# generated from ../../GDE/PHYLIP/doc/kitsch.html
version 3.6
KITSCH -- Fitch-Margoliash and Least Squares Methods
with Evolutionary Clock
(C) Copyright 1986-2002 by the University of Washington. Written by
Joseph Felsenstein. Permission is granted to copy this document
provided that no fee is charged for it and that this copyright notice
is not removed.
This program carries out the Fitch-Margoliash and Least Squares
methods, plus a variety of others of the same family, with the
assumption that all tip species are contemporaneous, and that there is
an evolutionary clock (in effect, a molecular clock). This means that
branches of the tree cannot be of arbitrary length, but are
constrained so that the total length from the root of the tree to any
species is the same. The quantity minimized is the same weighted sum
of squares described in the Distance Matrix Methods documentation
file.
The options are set using the menu:
Fitch-Margoliash method with contemporary tips, version 3.6a3
Settings for this run:
D Method (F-M, Minimum Evolution)? Fitch-Margoliash
U Search for best tree? Yes
P Power? 2.00000
- Negative branch lengths allowed? No
L Lower-triangular data matrix? No
R Upper-triangular data matrix? No
S Subreplicates? No
J Randomize input order of species? No. Use input order
M Analyze multiple data sets? No
0 Terminal type (IBM PC, ANSI, none)? (none)

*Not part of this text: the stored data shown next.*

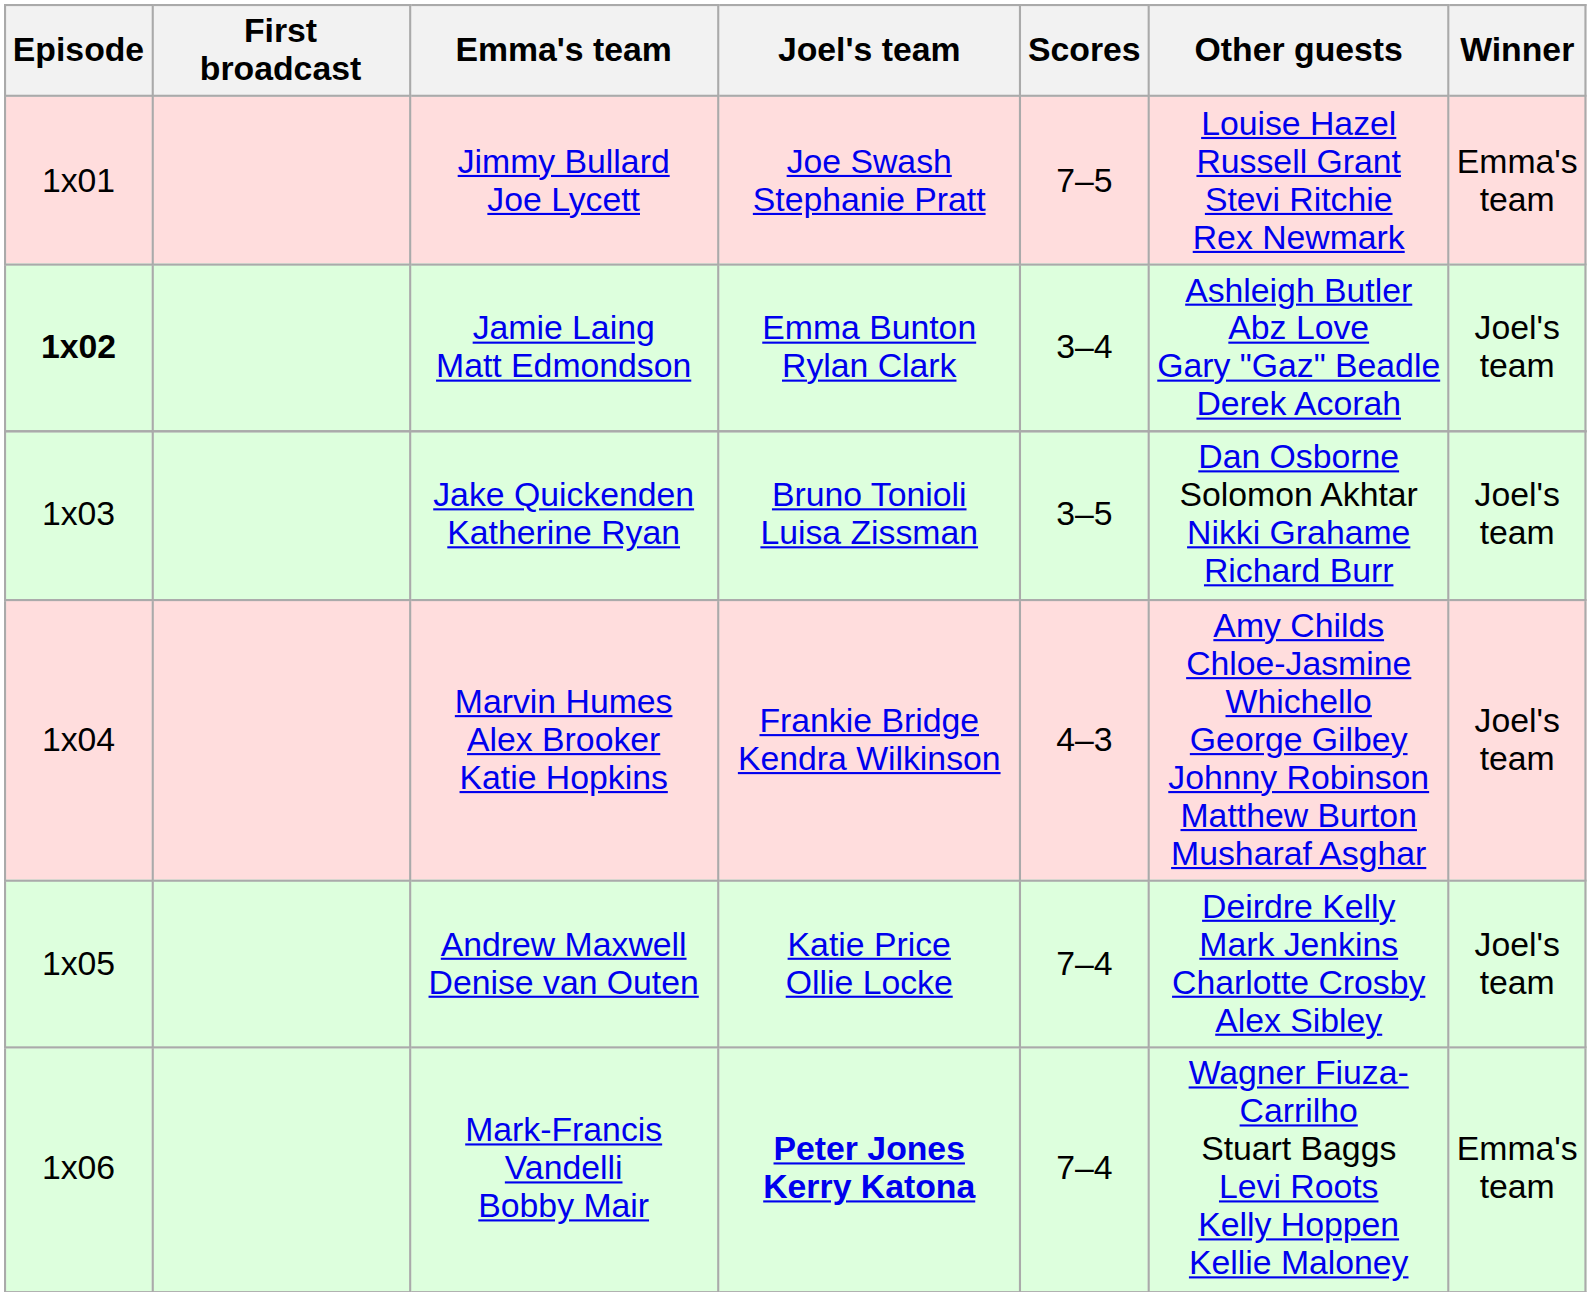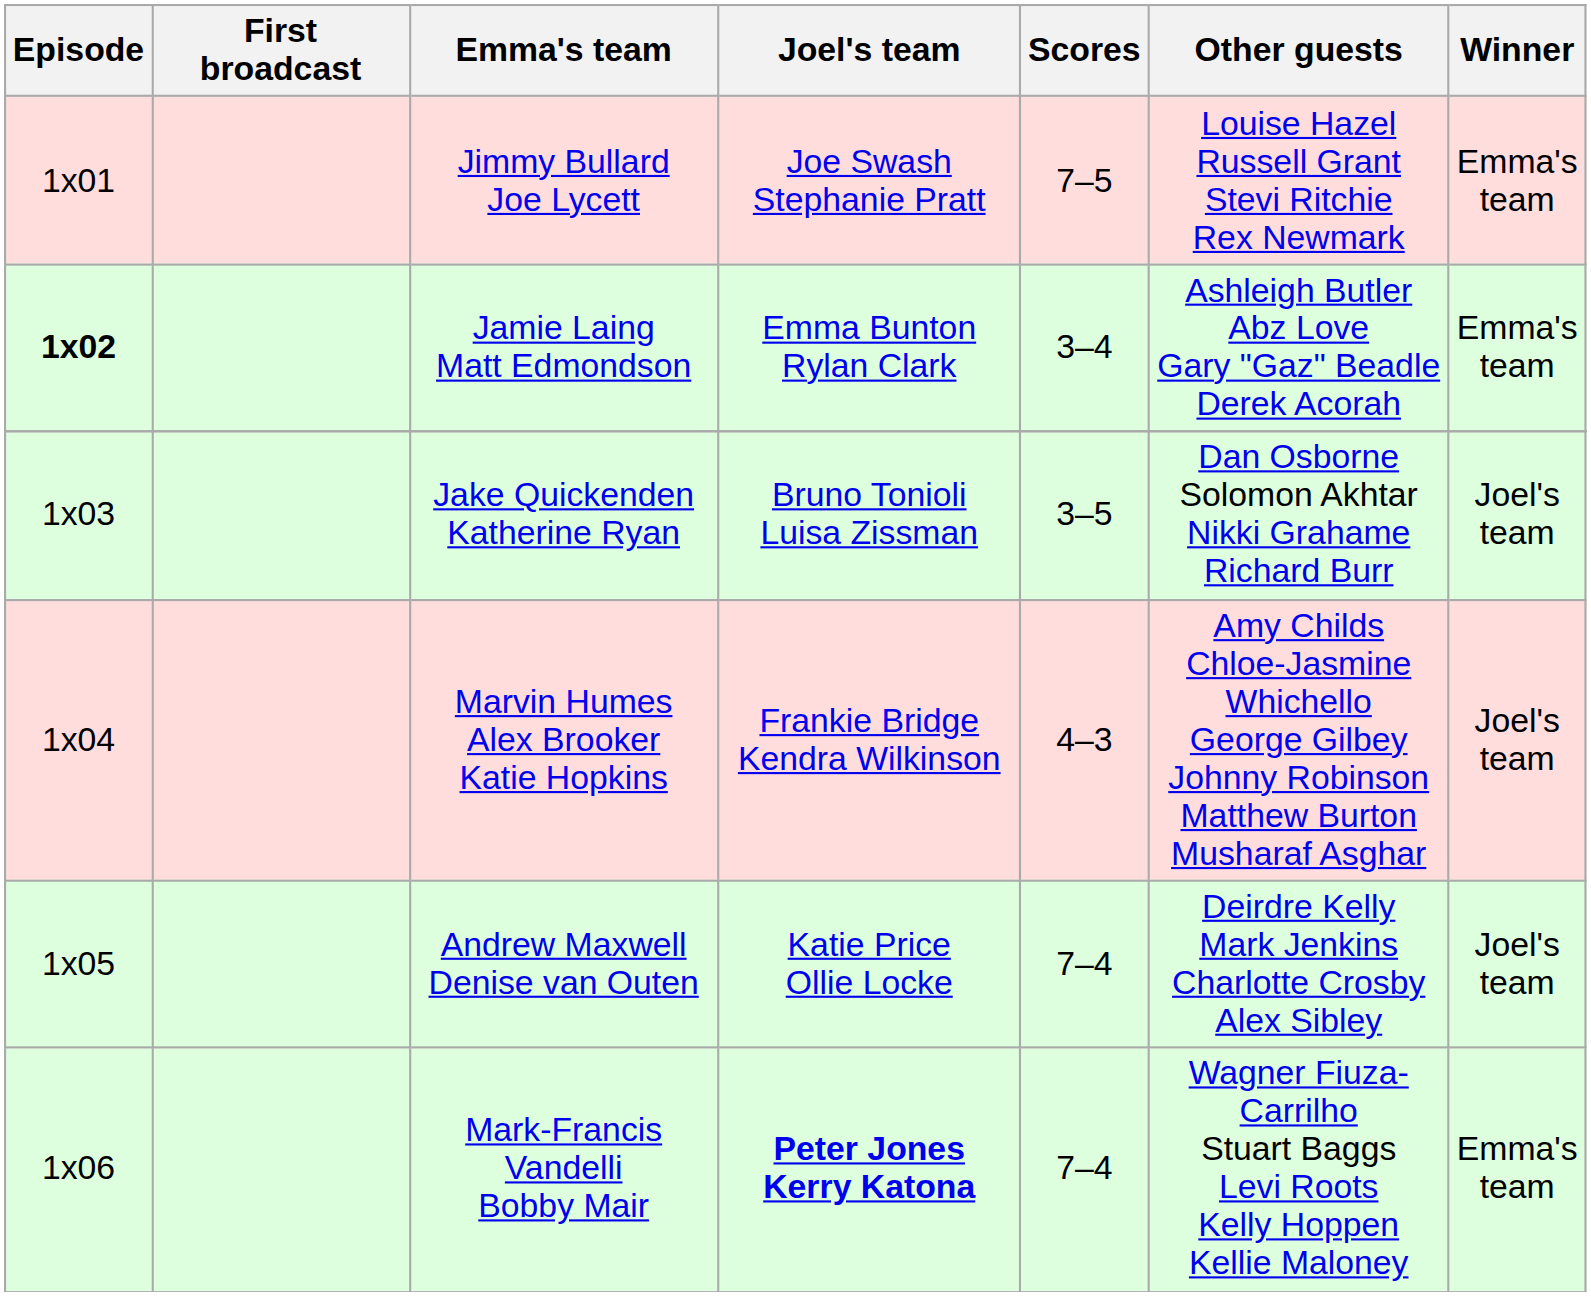Jamie Laing Matt Edmondson | Winner: Joel's team -> Emma's team
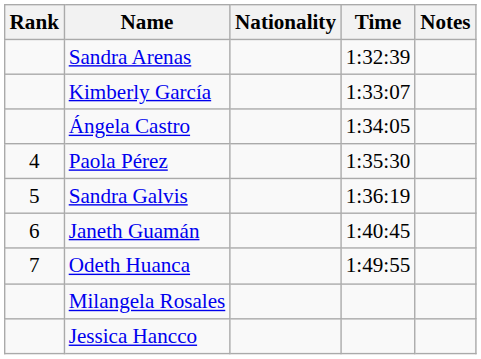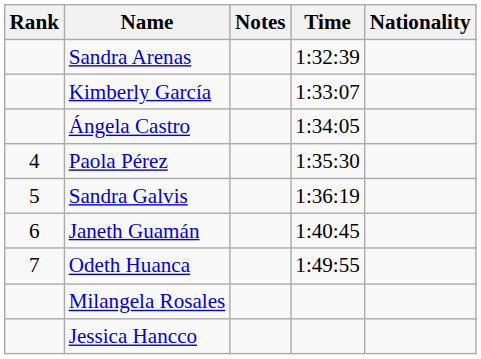columns swapped: Nationality <-> Notes
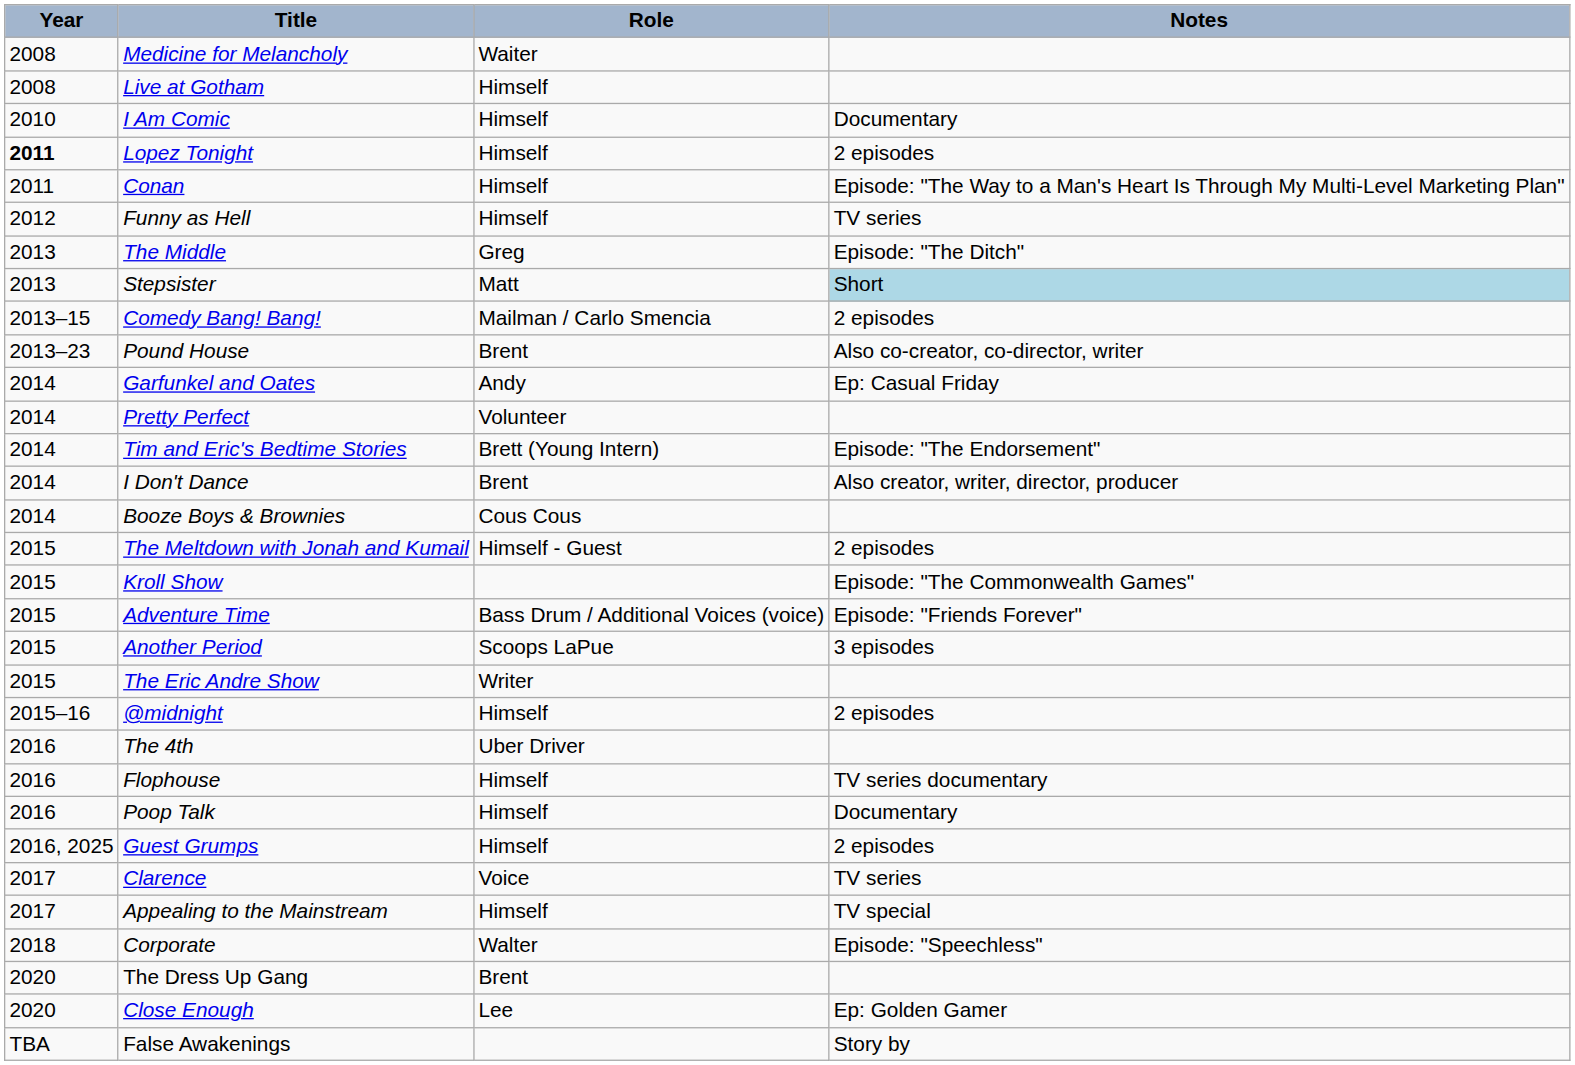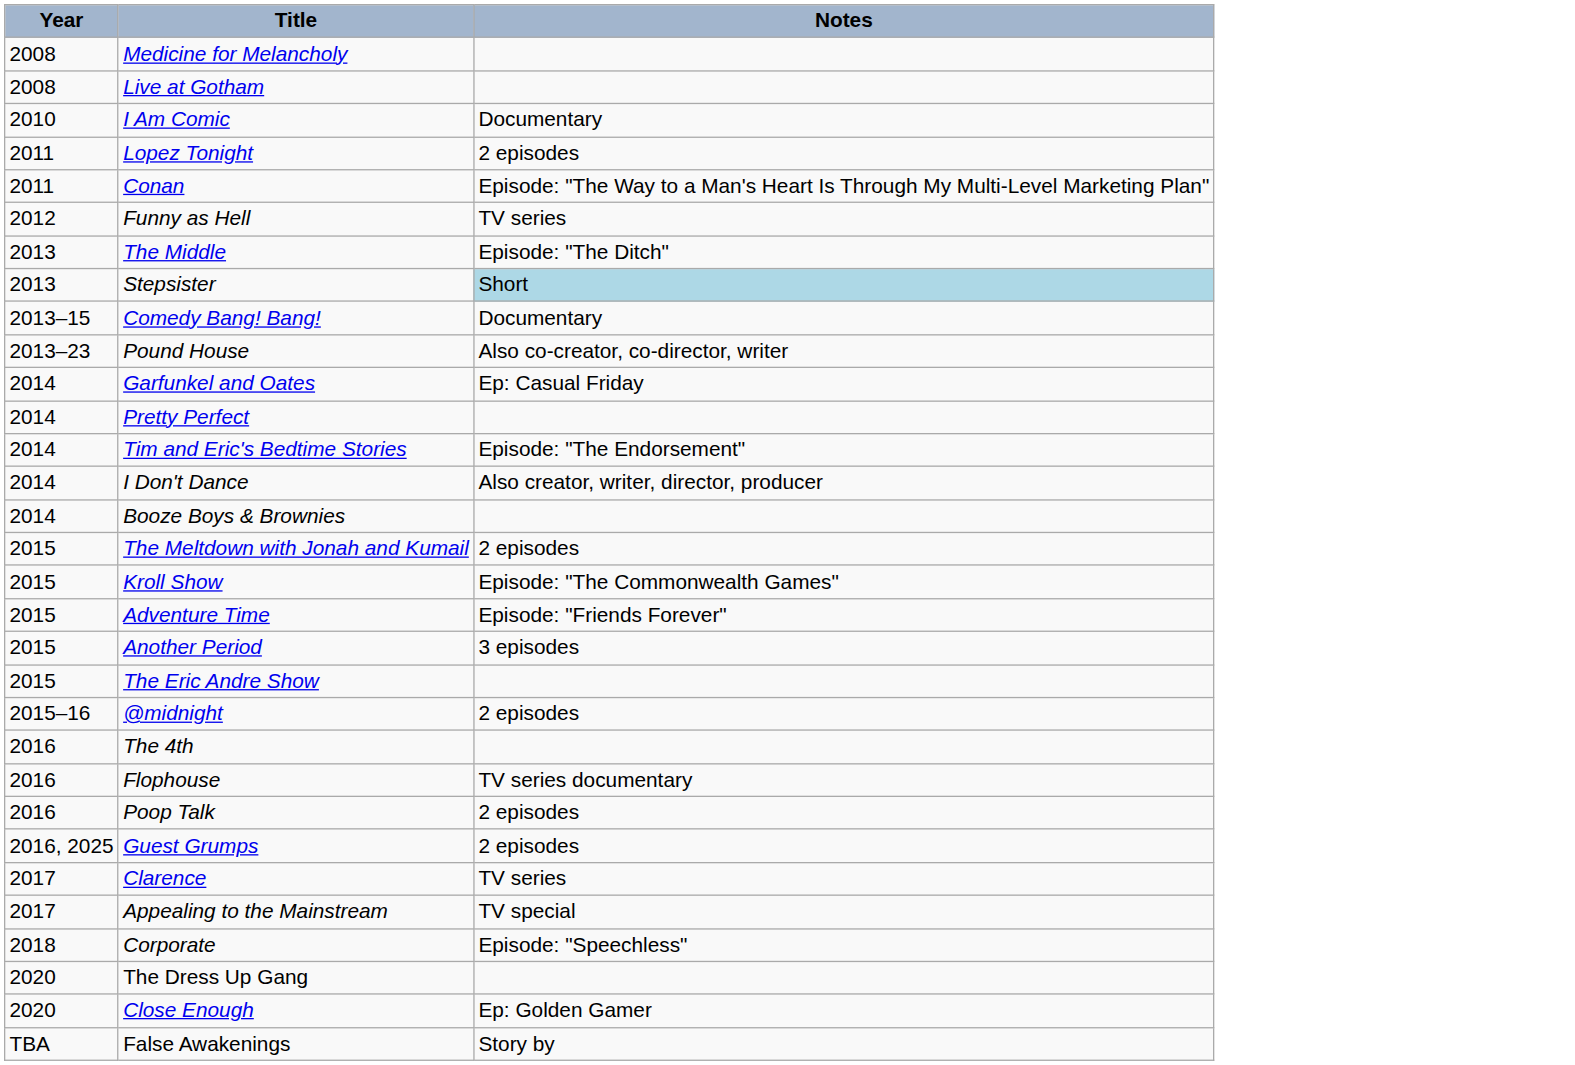- column: Role | Waiter | Himself | Himself | Himself | Himself | Himself | Greg | Matt | Mailman / Carlo Smencia | Brent | Andy | Volunteer | Brett (Young Intern) | Brent | Cous Cous | Himself - Guest | Bass Drum / Additional Voices (voice) | Scoops LaPue | Writer | Himself | Uber Driver | Himself | Himself | Himself | Voice | Himself | Walter | Brent | Lee
Lopez Tonight | Year: bold -> normal
Comedy Bang! Bang! | Notes: 2 episodes -> Documentary
Poop Talk | Notes: Documentary -> 2 episodes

1 Print out the data at start of run No
2 Print indications of progress of run Yes
3 Print out tree Yes
4 Write out trees onto tree file? Yes
Y to accept these or type the letter for one to change
Most of the options are described in the Distance Matrix Programs
documentation file.
The D (methods) option allows choice between the Fitch-Margoliash
criterion and the Minimum Evolution method (Kidd and Sgaramella-Zonta,
1971; Rzhetsky and Nei, 1993). Minimum Evolution (not to be confused
with parsimony) uses the Fitch-Margoliash criterion to fit branch
lengths to each topology, but then chooses topologies based on their
total branch length (rather than the goodness of fit sum of squares).
There is no constraint on negative branch lengths in the Minimum
Evolution method; it sometimes gives rather strange results, as it can
like solutions that have large negative branch lengths, as these
reduce the total sum of branch lengths!
Note that the User Trees (used by option U) must be rooted trees (with
a bifurcation at their base). If you take a user tree from FITCH and
try to evaluate it in KITSCH, it must first be rooted. This can be
done using RETREE. Of the options available in FITCH, the O option is
not available, as KITSCH estimates a rooted tree which cannot be
rerooted, and the G option is not available, as global rearrangement
is the default condition anyway. It is also not possible to specify
that specific branch lengths of a user tree be retained when it is
read into KITSCH, unless all of them are present. In that case the
tree should be properly clocklike. Readers who wonder why we have not
provided the feature of holding some of the user tree branch lengths
constant while iterating others are invited to tell us how they would
do it. As you consider particular possible patterns of branch lengths
you will find that the matter is not at all simple.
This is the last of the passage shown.